Document segment -
Sunday, September 19, 2010

Those People

Against you, and you alone, have I sinned.”
                This verse from Psalm 51 was part of our Sunday school discussion today. David wrote this Psalm after being confronted about having committed adultery with Bathsheba and arranging to have her husband killed. We considered why David says that his sin is only against God, since others suffered the consequences of his sinful behavior.

                That’s an interesting question, and as I’ve mulled over it, I wonder if it’s easier for me to excuse my sinful behavior when it’s against another person rather than against God. Consider for a moment what David did. He saw Bathsheba taking a bath one afternoon, has her brought to the palace and then slept with her. He could have excused he behavior by saying she should not have been bathing in view of the palace, or that she should have refused to come to the palace or refused to sleep with him once she was there. At the time of Uriah’s death he offered an excuse, claiming it was a consequence of battle. But when David was confronted with his sin, he made no excuses, recognizing that it was sin against God.

Task requirements -
1: From the Psalm 51 blog post, output the passage between "Sunday, September 19, 2010" and "his sinful behavior.", inclusive.
2: Using the Psalm 51 blog post, list every excuse it mentions for David's actions, counting both those he could have made and the one he actually gave.
3: Supply the next part of the Psalm 51 blog post, picking up right after its final sentence.

Data section -
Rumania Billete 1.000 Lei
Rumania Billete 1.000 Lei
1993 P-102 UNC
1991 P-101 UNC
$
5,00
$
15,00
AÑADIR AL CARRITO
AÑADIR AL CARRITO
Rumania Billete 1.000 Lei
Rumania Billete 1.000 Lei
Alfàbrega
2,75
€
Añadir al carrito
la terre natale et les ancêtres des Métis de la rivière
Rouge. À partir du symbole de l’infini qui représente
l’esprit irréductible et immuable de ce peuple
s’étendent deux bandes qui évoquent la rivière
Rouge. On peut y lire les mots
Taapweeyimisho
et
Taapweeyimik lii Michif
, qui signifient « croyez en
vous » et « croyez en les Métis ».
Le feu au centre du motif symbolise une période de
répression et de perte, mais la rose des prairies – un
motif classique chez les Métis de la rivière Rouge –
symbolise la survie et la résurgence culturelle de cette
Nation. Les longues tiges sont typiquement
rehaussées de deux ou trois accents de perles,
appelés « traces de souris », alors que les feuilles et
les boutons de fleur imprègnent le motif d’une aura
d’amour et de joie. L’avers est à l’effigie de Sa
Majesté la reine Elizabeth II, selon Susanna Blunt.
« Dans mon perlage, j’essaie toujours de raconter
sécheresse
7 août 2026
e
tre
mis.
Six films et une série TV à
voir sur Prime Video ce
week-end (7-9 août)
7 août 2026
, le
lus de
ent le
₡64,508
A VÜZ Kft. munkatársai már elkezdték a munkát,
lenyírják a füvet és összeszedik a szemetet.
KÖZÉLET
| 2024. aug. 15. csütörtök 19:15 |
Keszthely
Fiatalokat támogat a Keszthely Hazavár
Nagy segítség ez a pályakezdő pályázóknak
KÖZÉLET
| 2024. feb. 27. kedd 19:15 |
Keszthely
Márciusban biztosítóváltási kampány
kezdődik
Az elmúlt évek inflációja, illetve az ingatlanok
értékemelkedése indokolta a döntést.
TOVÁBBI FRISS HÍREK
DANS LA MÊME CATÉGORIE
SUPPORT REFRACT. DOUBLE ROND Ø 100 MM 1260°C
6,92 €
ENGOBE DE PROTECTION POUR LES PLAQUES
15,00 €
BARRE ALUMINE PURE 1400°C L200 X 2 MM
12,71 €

Expected results -
1:
Sunday, September 19, 2010

Those People

Against you, and you alone, have I sinned.”
                This verse from Psalm 51 was part of our Sunday school discussion today. David wrote this Psalm after being confronted about having committed adultery with Bathsheba and arranging to have her husband killed. We considered why David says that his sin is only against God, since others suffered the consequences of his sinful behavior.

2:
- Bathsheba should not have been bathing in view of the palace.
- She should have refused to come to the palace.
- She should have refused to sleep with him once she was there.
- Uriah's death was a consequence of battle.

3:
                In a similar vein, I can excuse my ability to help others by blaming others for my failure to act. This really hit me during a conversation about some of the ongoing problems in our community and beyond. I can say it’s the government’s fault, it’s the school’s fault, it’s the parents’ fault, or that “those people” should get a job, go to school, stop having babies, etc. You get the idea. As long as I can find someone else to be responsible, I don’t have to be.

                Like Lee Corso on College Gameday, Jesus tells me, “Not so fast, my friend,” saying that whenever I have not helped one of “those people” (he calls them “the least of these”) I have not helped him. He puts a different face on “those people.” He puts HIS face on them. Suddenly, it’s a lot harder for me to dismiss the unwed mother, the homeless man, the teenager with attitude, the deadbeat dad, and all the others I conveniently refer to as “those people,” because each one of those people IS Jesus Christ to me. His face is on them. If I don’t see it, it’s my fault, not theirs.

                I’m running out of places to point fingers, because every time I point, I see the face of Christ, and he shows up in people I’d rather not see him among, because that means I should be among them as well, serving them without judging or making excuses. The problems in my community and in the world are no longer somebody else’s problems. They are mine. I am responsible because I claim to follow Christ and following him means that I am to live with him and serve him, and he is here, looking back at me in every face I see. 

2 comments:

  1. Thank you, Ann. If only we would all run out of places to point fingers and see the face of Christ in all around us.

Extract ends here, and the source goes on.